Limitations & Future Work¶
- Design trade-off—GVT learns independently across each feature dimension and cannot explicitly model cross-feature interactions.
- Predictor training cost—A lightweight predictor still needs to be trained for each downstream task.
- Recursive depth selection overhead—Requires training multiple predictors for each dataset to select the optimal \(L\).
- Scope—Primarily focuses on node classification; extensions to edge/graph classification and hypergraphs require further exploration.
Related Work & Insights¶
- vs Traditional GNNs (GCN, GAT, GraphSAGE): These have poor generalization across graphs due to explicit feature transformation matrices; Ours avoids this by calculating directly in the view space.

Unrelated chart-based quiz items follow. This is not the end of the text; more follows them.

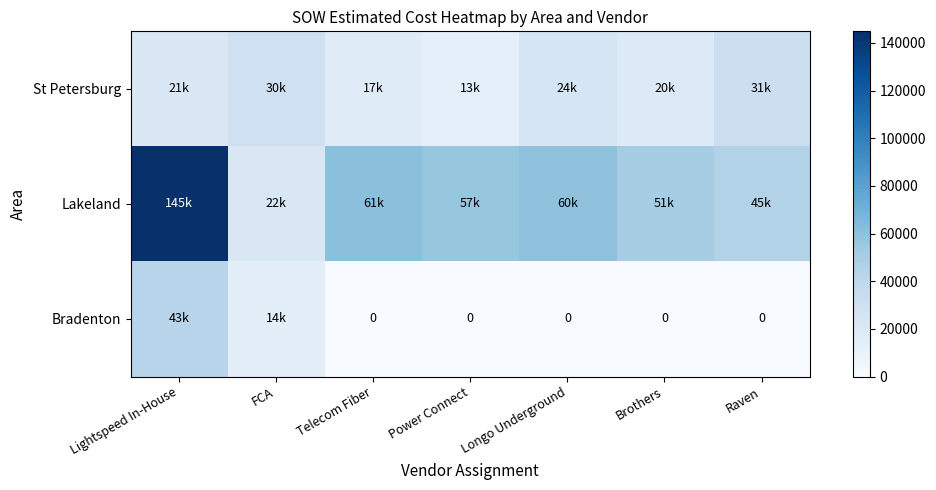

Where is Lakeland nearest to the value 83387?

Telecom Fiber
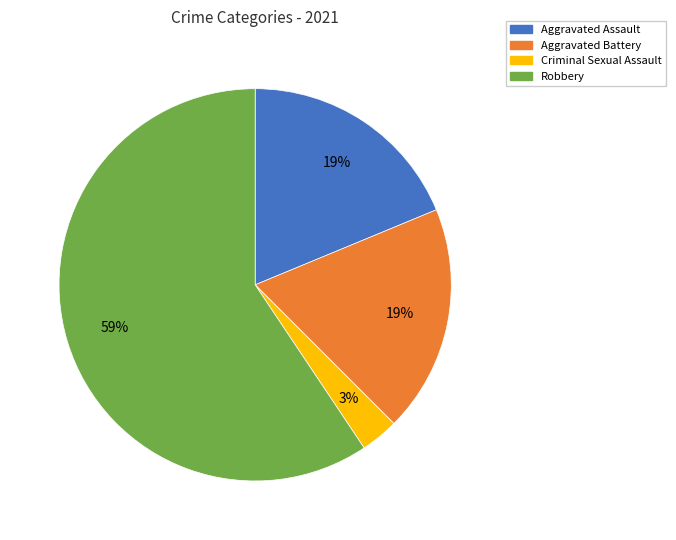

To the nearest percent, what is the combined percentage of Robbery and Aggravated Battery?

78%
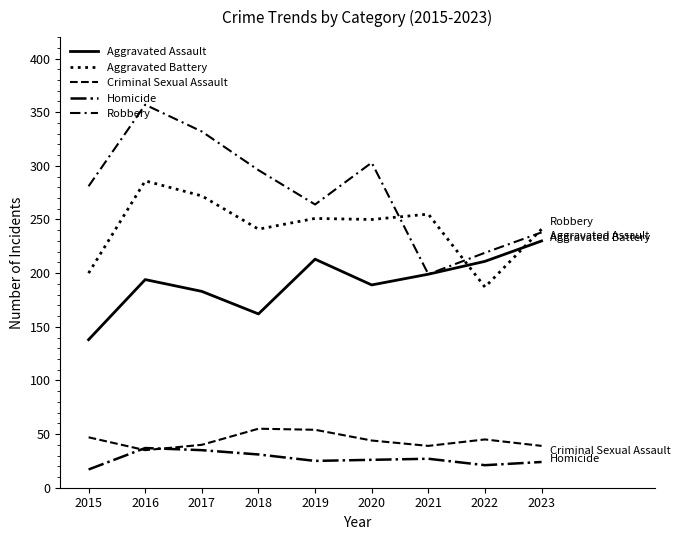

Does the chart have visible grid lines?

No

- vs GraphAny: GraphAny performs prediction via attention in relative distance spaces and can only output labels; Ours provides a representation learning scheme that is more flexible for various downstream predictors.
- vs Tabular Foundation Models (TabR, TabM): These generalize across feature spaces via pre-training on synthetic data but do not utilize graph structure; Ours utilizes connectivity as a new axis beyond the feature space.
- Insights: (1) The "dimension elevation" idea can be adapted to other cross-domain problems; (2) The formal framework for permutation equivariance helps in designing other fully inductive models.
Rating¶
- Novelty: ⭐⭐⭐⭐⭐ The view space concept is innovative, formalizing fully inductive learning for the first time.
- Experimental Thoroughness: ⭐⭐⭐⭐⭐ 27 downstream tasks + multiple feature types + detailed ablation + comparison with 12 GNNs.
- Writing Quality: ⭐⭐⭐⭐⭐ Clear logic and rigorous formalization.
- Value: ⭐⭐⭐⭐⭐ Addresses long-standing challenges in graph learning and lays the foundation for graph foundation models.